# SURPRISE! One note still heard round the world



## Funny (Nov 30, 2013)

Exactly 225 years ago today, audiences heard the first performance of Haydn's Symphony #94, the "Surprise" symphony. Already the first composer to become famous all across Europe during his lifetime, Haydn might have been surprised himself to find that, 225 years later, it's that one loud chord in the 16th measure of the slow movement that most non-musicians think of when they hear his name (if they think of anything), and the same goes for many musicians.

It's the loudness that most people think of as the "surprise." Program notes often refer to a presumed desire to "wake up sleepy concertgoers," and certainly that chord provides a dynamic jolt. But it's really something more: After all, Haydn often used a sudden loud entrance in slow movements to spice things up. The slow movements of #63, where a quiet call gets a loud response, and of #55, where a suddenly-loud section occurs mid-phrase, are good examples. There are also slow-movement outbursts in #65, #66, #76, #80, #82, #83, #85, #86, and (notably) #91, #92 and #93. Yet in all these previous iterations, there was a "reason" for the sudden loudness - it gets contextualized as part of the overall phrasing and texture of the movement. 

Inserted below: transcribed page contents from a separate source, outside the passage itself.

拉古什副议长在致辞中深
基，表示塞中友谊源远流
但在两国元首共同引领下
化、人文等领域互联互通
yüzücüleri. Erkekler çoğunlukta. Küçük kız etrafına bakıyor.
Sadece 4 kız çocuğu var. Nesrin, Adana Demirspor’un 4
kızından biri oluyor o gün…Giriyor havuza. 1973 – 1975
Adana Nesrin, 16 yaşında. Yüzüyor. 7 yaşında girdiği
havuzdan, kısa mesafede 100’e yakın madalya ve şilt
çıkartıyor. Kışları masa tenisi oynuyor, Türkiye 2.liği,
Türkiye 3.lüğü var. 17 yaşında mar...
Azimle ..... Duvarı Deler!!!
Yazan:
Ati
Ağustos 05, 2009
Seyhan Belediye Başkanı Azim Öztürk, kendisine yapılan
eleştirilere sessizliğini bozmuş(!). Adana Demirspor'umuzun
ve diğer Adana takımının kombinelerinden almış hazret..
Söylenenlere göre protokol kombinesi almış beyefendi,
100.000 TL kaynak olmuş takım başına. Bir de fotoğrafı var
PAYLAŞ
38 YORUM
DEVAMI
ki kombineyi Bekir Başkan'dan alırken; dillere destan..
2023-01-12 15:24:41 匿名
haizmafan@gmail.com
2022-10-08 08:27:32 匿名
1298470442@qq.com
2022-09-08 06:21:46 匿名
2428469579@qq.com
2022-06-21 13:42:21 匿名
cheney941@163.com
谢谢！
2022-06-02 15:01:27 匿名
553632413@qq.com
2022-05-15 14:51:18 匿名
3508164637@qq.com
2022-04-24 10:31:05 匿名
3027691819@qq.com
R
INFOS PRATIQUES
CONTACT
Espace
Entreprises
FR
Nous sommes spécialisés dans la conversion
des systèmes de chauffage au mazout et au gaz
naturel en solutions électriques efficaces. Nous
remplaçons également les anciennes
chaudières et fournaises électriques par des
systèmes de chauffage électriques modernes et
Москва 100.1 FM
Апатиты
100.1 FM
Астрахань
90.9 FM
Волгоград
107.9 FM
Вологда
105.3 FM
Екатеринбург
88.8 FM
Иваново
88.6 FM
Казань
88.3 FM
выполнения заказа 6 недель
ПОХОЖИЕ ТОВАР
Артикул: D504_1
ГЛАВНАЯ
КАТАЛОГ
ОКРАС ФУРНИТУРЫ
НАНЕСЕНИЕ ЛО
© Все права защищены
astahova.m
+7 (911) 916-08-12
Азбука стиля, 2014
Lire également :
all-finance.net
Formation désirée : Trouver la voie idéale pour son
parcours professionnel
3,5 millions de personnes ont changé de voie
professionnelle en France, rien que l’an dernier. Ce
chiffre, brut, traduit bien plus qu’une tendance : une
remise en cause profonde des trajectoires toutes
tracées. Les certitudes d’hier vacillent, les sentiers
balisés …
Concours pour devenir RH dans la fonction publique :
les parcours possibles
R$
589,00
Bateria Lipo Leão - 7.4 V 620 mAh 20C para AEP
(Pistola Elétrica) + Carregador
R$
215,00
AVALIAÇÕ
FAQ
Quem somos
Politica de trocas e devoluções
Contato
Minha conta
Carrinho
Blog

The 'stinger' chord in #94 is different, because it is completely gratuitous. As the music continues peacefully as though nothing odd had happened, we quickly realize that chord's only reason for existing is to be silly, is for Haydn to tip his hand as author and momentarily pull back the curtain: You're not listening to sounds coming to you from celestial spheres, but from the mind of a human being. More than that, it's someone not content with erudite 'wit,' but willing to go for pratfall-level humor in the midst of high-minded serenity. For an instant, by breaking the rules of decorum and good taste, Haydn surprisingly breaks the fourth wall, summing up all his previous uses of this suddenly-loud device in a one-note self-parody. And with Haydn having declared his intentions to break such rules, first-time listeners must hear the rest of the movement in a somewhat altered state, wondering if the jolt is going to reappear. It doesn't, because now having made you listen for it, Haydn gets more mileage out of the gag by doing nothing more with it.

That's my take on this movement that gives #94 its (English) nickname, but there's plenty more to say about the symphony - a very good one even though I wouldn't rank it among Haydn's top 25 symphonies - and about Haydn's use of surprise. Any observations/ruminations on same are welcome on this Surprise Symphony birthday.


----------



## amfortas (Jun 15, 2011)

Funny said:


> . . . a very good one even though I wouldn't rank it among Haydn's top 25 symphonies . . .


So it can still be one of his best.


----------



## Funny (Nov 30, 2013)

amfortas said:


> So it can still be one of his best.


 Yeah, I'd say top 40, easily.


----------



## hpowders (Dec 23, 2013)

The thing is, Haydn uses that soft, loud gimmick in many of his symphonies, not just 94 in G Major.


----------



## hpowders (Dec 23, 2013)

The bassoon joke at the end of the slow movement of Symphony No. 93 is much more original than the soft, loud gimmick in Symphony No. 94.


----------



## jegreenwood (Dec 25, 2015)

hpowders said:


> The bassoon joke at the end of the slow movement of Symphony No. 93 is much more original than the soft, loud gimmick in Symphony No. 94.


Especially on the Szell/Cleveland recording.


----------



## Funny (Nov 30, 2013)

hpowders said:


> The thing is, Haydn uses that soft, loud gimmick in many of his symphonies, not just 94 in G Major.





hpowders said:


> The bassoon joke at the end of the slow movement of Symphony No. 93 is much more original than the soft, loud gimmick in Symphony No. 94.


Thanks for those points. The first happens to be one that I spelled out pretty thoroughly in the original post. The second is an opinion that I'd be glad to hear the basis for, considering (rebutting?) my explanation of why the joke in #94 goes far beyond the basic "soft, loud gimmick."


----------



## Pugg (Aug 8, 2014)

amfortas said:


> So it can still be one of his best.


Conducted by Dorati or the young Berstein......easy top 10 .


----------